AUFTRAG
Setze das unten stehende Urteil über ergänzende bilanzierte Diäten und gesundheitsbezogene Angaben nach seinem letzten Satz fort.

BEREITGESTELLTER TEXT
+ + +
Leitsatz (amtlich)
1. Eine ergänzende bilanzierte Diät muss immer ein diätetisches Lebensmittel sein und den tatbestandlichen Vorgaben des § 1 Abs. 2 DiätV entsprechen; sie hat sich also vorwiegend an den Ernährungserfordernissen der in § 1 Abs. 2 Nr. 1b DiätV bezeichneten Verbrauchergruppe von Personen auszurichten, die sich in besonderen physiologischen Umständen befinden, infolgedessen einen höheren Bedarf an definierten Nährstoffen haben und deshalb besonderen Nutzen aus der kontrollierten Aufnahme bestimmter in der Nahrung enthaltenen Stoffe ziehen können. Ein Trinkpulver für den Erhalt der Zahnsubstanz fällt deshalb ebenso wenig darunter wie ein Präparat aus Olivenblattextrakt zur Blutdrucksenkung.
2. Gesundheitsbezogene Angaben dürfen nur zu dem jeweiligen Nährstoff, der Substanz oder dem Lebensmittel gemacht werden, für die sie nach Art. 10 Abs. 1 HCVO i.V.m. der Liste der VO 432/2012/EG zugelassen sind, nicht jedoch zu dem Lebensmittelprodukt, das diese Elemente enthält.
Normenkette
DiätV § 1 Abs. 2 Nr. 1, Abs. 4a; HCVO Art. 10 Abs. 1; VO 432/2012/EG; LFGB § 12 Abs. 1 Nr. 1; UWG § 4 Nr. 11
Verfahrensgang
LG Aschaffenburg (Urteil vom 05.09.2013; Aktenzeichen 1 HKO 87/13) |
Tenor
1. Die Berufung der Verfügungsbeklagten gegen das Endurteil des LG Aschaffenburg vom 5.9.2013 - 1 HK O 87/13, wird mit der Maßgabe zurückgewiesen, dass es im Tenor unter Ziff. I. am Ende wie folgt heißen muss:
"jeweils wenn dies geschieht wie in der Werbesendung vom 28.5.2013, deren Niederschrift wiedergegeben ist in der dem Urteil beigefügten Anlage A1".
2. Die Kosten des Berufungsverfahrens trägt die Verfügungsbeklagte.
+ + +
VORLIEGENDE ANGABEN

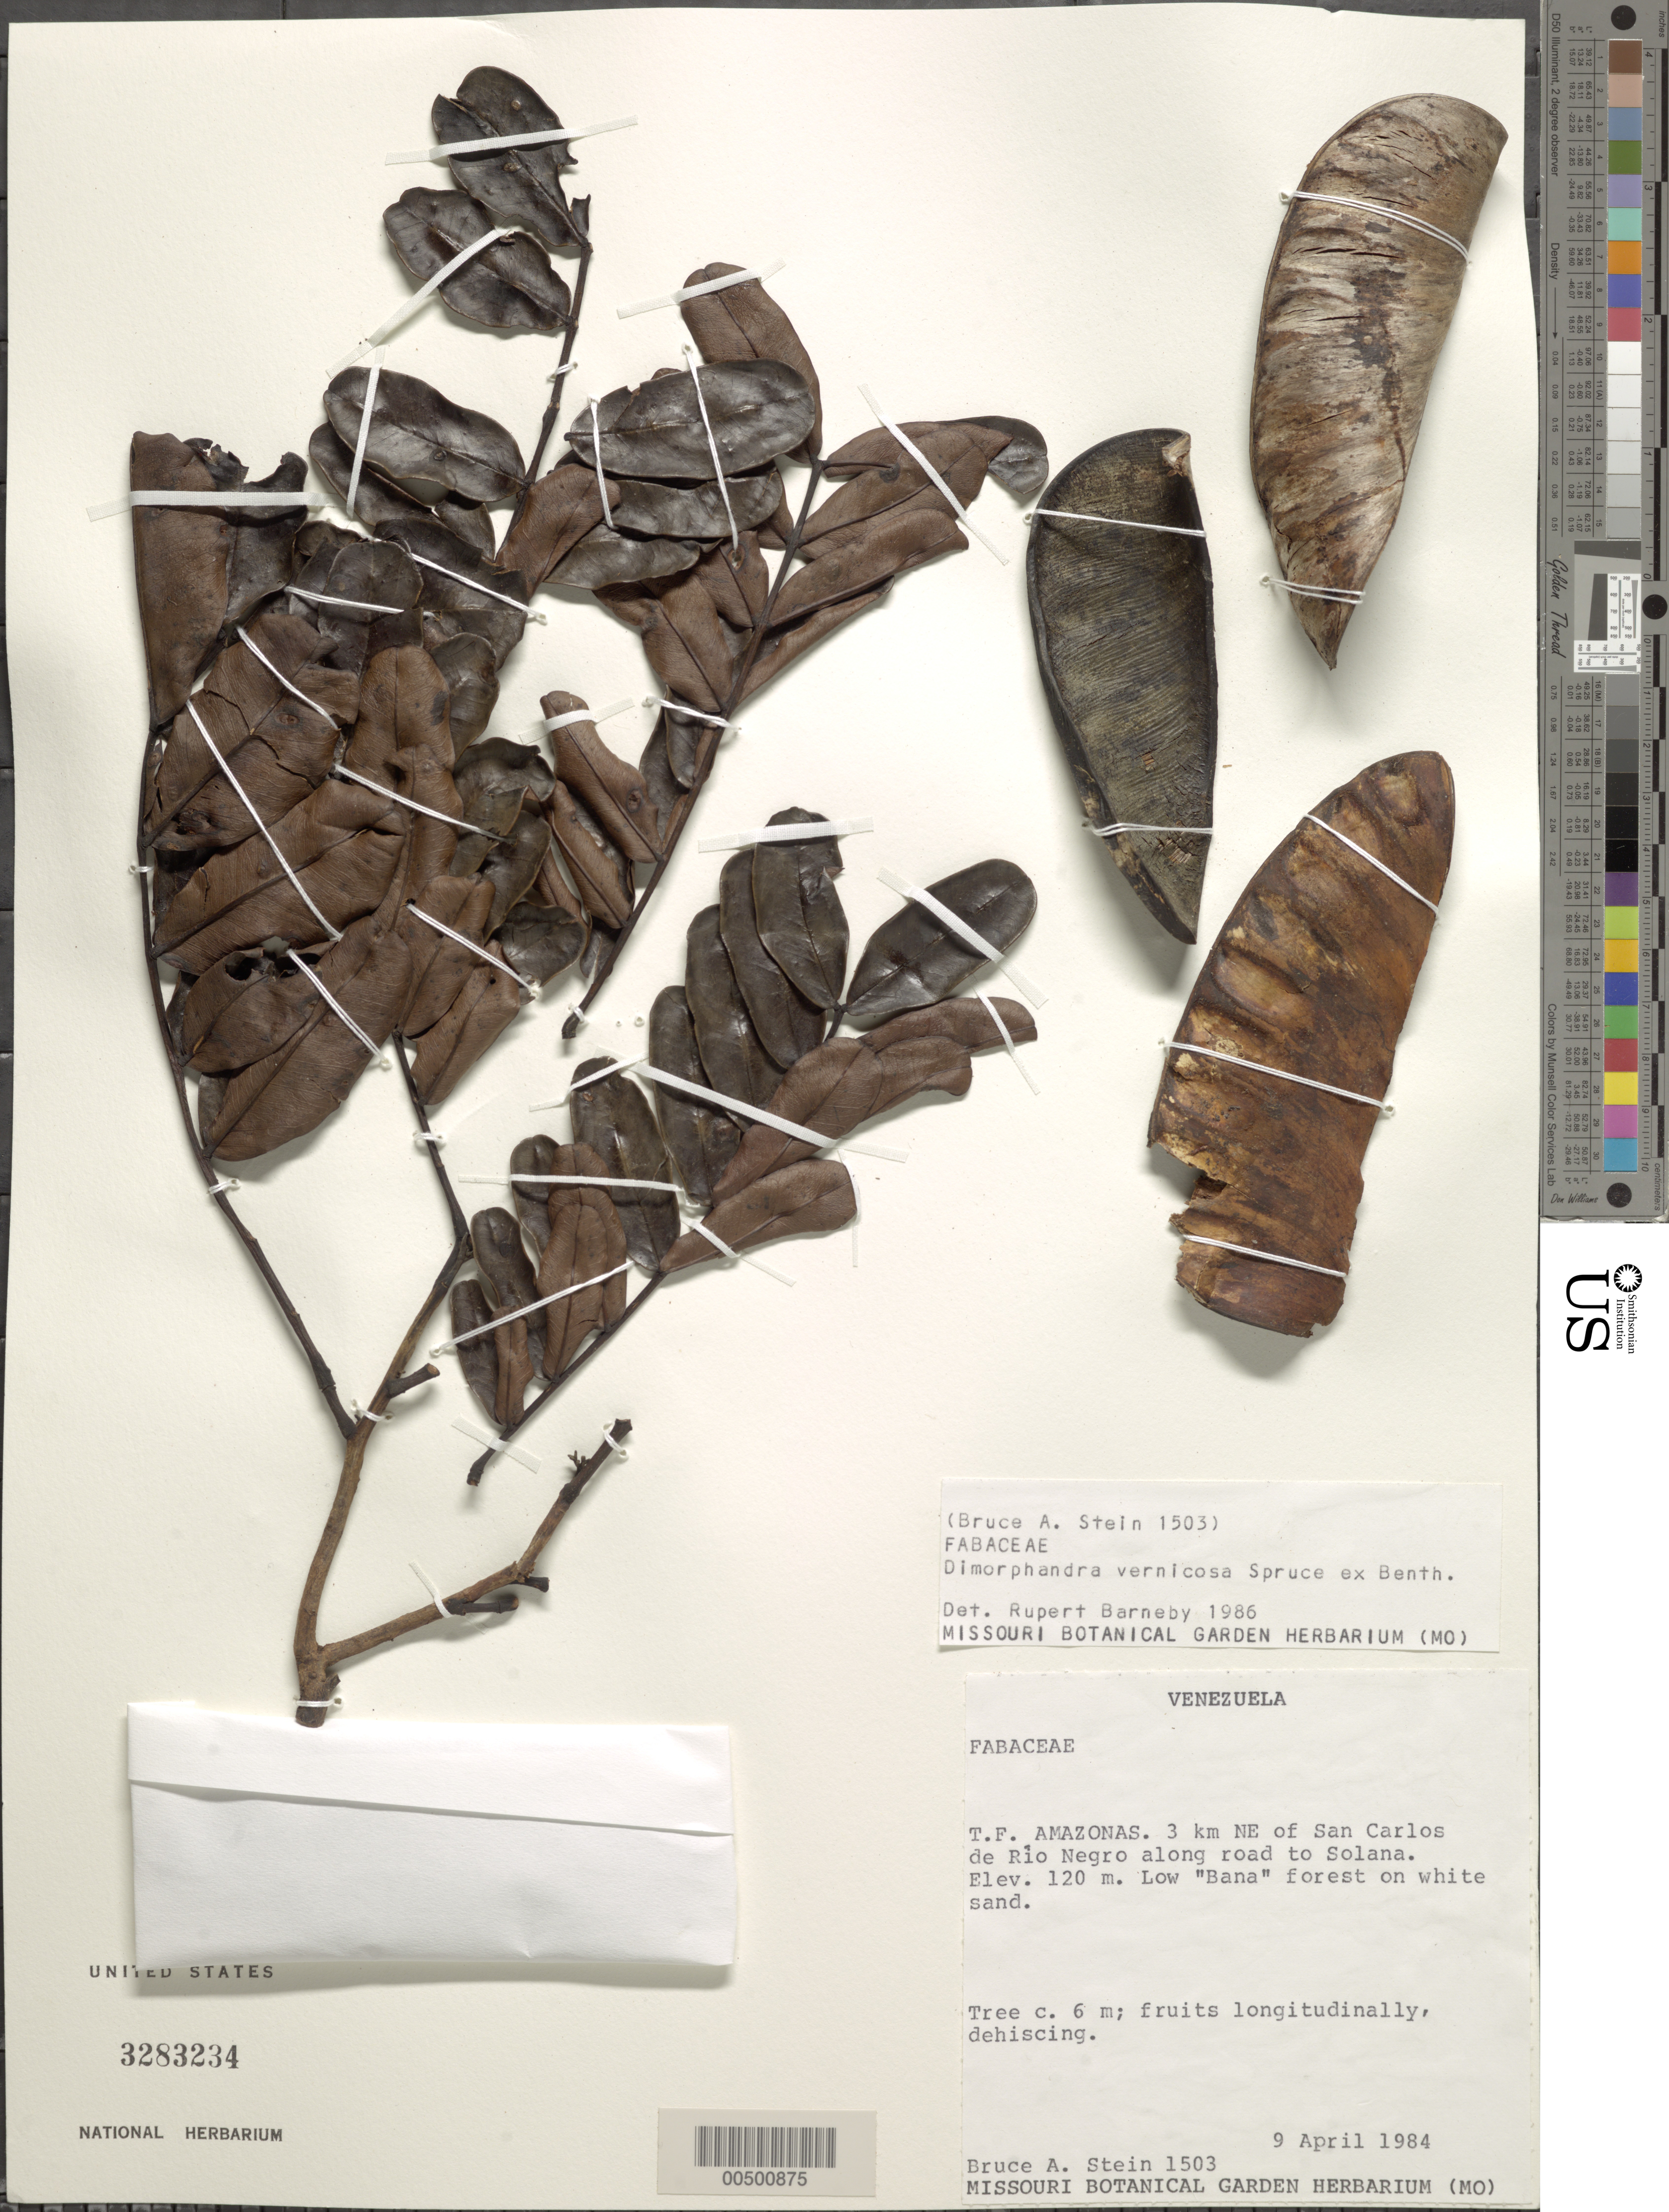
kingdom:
+ + +
ANTWORT
Gründe
A. Der Verfügungskläger begehrt von der Verfügungsbeklagten die Unterlassung von Werbeaussagen für die von ihr hergestellten und vertriebenen Produkte
X. P. 400g Trinkpulver für den Erhalt der Zahnsubstanz
X. S. 90 Kapseln - Förderung der Blutbildung
X. B. Kapseln - zur Behandlung von erhöhtem Blutdruck
Die Verfügungsbeklagte warb in der Fernsehsendung "X. - bewusster leben", ausgestrahlt am 28.5.2013, für diese drei Produkte mit den im Verfügungsantrag wiedergegebenen Werbeaussagen (vgl. Anlage A 1).
Nachdem der Verfügungskläger, der vom Inhalt der Werbesendung am 19.6.2013 Kenntnis erhalten haben will, die Verfügungsbeklagte am 2.7.2013 im Wesentlichen erfolglos abgemahnt hatte, begehrte er mit dem am 19.7.2013 eingereichten Antrag auf Erlass einer einstweiligen Verfügung die Unterlassung dieser Werbeaussagen.
Der Verfügungskläger hat in erster Instanz seinen Unterlassungsanspruch hinsichtlich des Produktes P. auf Art. 10 der VO 1924/2006/EG (HCVO) bzw. auf § 12 Abs. 1 LFGB gestützt. Weiterhin sei eine irgendwie geartete Wirkung, dass dieses Produkt in seiner konkreten Zusammensetzung geeignet wäre, die Zahnsubstanz zu erhalten, nicht belegt. Deshalb sei die Werbung irreführend i.S.d. § 11 Abs. 1 LFGB.
Das Produkt S. befinde sich als Nahrungsergänzungsmittel im Verkehr; für die beworbene Wirkung - Förderung der Blutbildung - fehle jeder Beweis. Insoweit liege auch ein Verstoß gegen Art. 10 HCVO vor.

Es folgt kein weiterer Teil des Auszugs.